● **Texte**
Les deux premiers récits présentés appartiennent à des auteurs qui, au tout début des années 1980, étaient au premier rang de ceux que l’on désignait comme « les écrivains de 40 ans » [сороколетние]. Originaires de différentes régions de la république russe, ils étaient venus s’installer dans la capitale, aussi parlait-on également à leur propos d’ « école de Moscou ».
Il ne s’agissait cependant ni d’une « école » ni même d’un groupement, mais de jeunes écrivains issus le plus souvent d’un milieu intellectuel au moins moyen et que rapprochaient deux propos essentiels : la volonté de tourner le dos au roman ample et complexe, le roman « brique » [кирпич], dans lequel excellaient les grands prosateurs de l’époque (Tchinguiz Aïtmatov, Tchinguiz Gousséinov, mais aussi Daniil Granine dans Le tableau), en lui préférant le genre de la nouvelle ou le roman d’une dimension plus réduite ; le refus également de camper un « héros positif » et même de suggérer une opinion sur les personnages représentés, le refus de les « juger ». Selon un article de Rouslan Kireev de 1982 qui a fait figure de manifeste, ces auteurs entendaient maintenir dans leurs œuvres une certaine « polyphonie », une « ambivalence ». Vladimir Bondarenko proposait d’ailleurs de garder le terme et de parler d’une « école ambivalente ». Pour reprendre une déclaration de Vladimir Goussev parlant de ses propres écrits, il s’agissait d’en finir avec la représentation du « rural de base rempli de sagesse » [степенный простой селянин] pour s’attacher à considérer leur contemporain citadin, le « Russe intelligent » [умный русский], dans ses relations familiales, amicales et surtout amoureuses.
Une querelle au sujet de ces auteurs animait vivement la critique de l’époque : Igor Dedkov qui, en 1979, avait été le premier à les réunir et à mettre en évidence une communauté entre eux, leur reprochait leur indifférence à l’égard des grands problèmes politiques et sociaux de l’époque. « Ces jeunes littérateurs bouillonnants se comportent comme si en dehors des petits scandales légers et des rapports entre les sexes n’existaient pas, par exemple, les problèmes de l’État et de la société, et ce à l’heure de l’Afghanistan, etc. » Lev Anninski et Vladimir Bondarenko affirmaient au contraire trouver dans leurs écrits « une parole nouvelle » à laquelle il convenait de prêter l’oreille.

● **Consigne A**
Rendez en anglais cette phrase du texte sur les écrivains de 40 ans : “Vladimir Bondarenko proposait d’ailleurs de garder le terme et de parler d’une « école ambivalente ».”
● **Consigne B**
Poursuivez le texte sur les écrivains de 40 ans à partir de sa dernière phrase.

● **Données fournies**
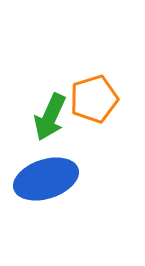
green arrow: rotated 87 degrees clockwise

● **Réponse rédigée A**
Vladimir Bondarenko, moreover, proposed keeping the term and speaking of an "ambivalent school."

● **Réponse rédigée B**
L’exploration minutieuse des consciences et du vécu intérieur de leurs personnages à laquelle se livraient des auteurs comme Rouslan Kireev, Vladimir Goussev, mais aussi Anatoli Kourtchatkine, Anatoli Kim, Georgui Bajenov, Alexandre Prokhanov et plusieurs autres dessinaient en fait le portrait sans complaisance du Soviétique de la dernière décennie de l’URSS qu’ils montraient doué d’un jugement sûr et souvent d’un sens esthétique aigu, d’une compréhension en finesse de la réalité et de ses propres réactions, mais incapable d’engagements, d’attachements et même de sentiments forts, privé de tout sens des responsabilités et souffrant, selon la formule de l’époque, d’un fort « déficit d’âme ».
Aujourd’hui on parle d’auteurs qui auraient su déceler, dès leur surgissement, les traits essentiels de celui qui allait devenir l’homme post-soviétique.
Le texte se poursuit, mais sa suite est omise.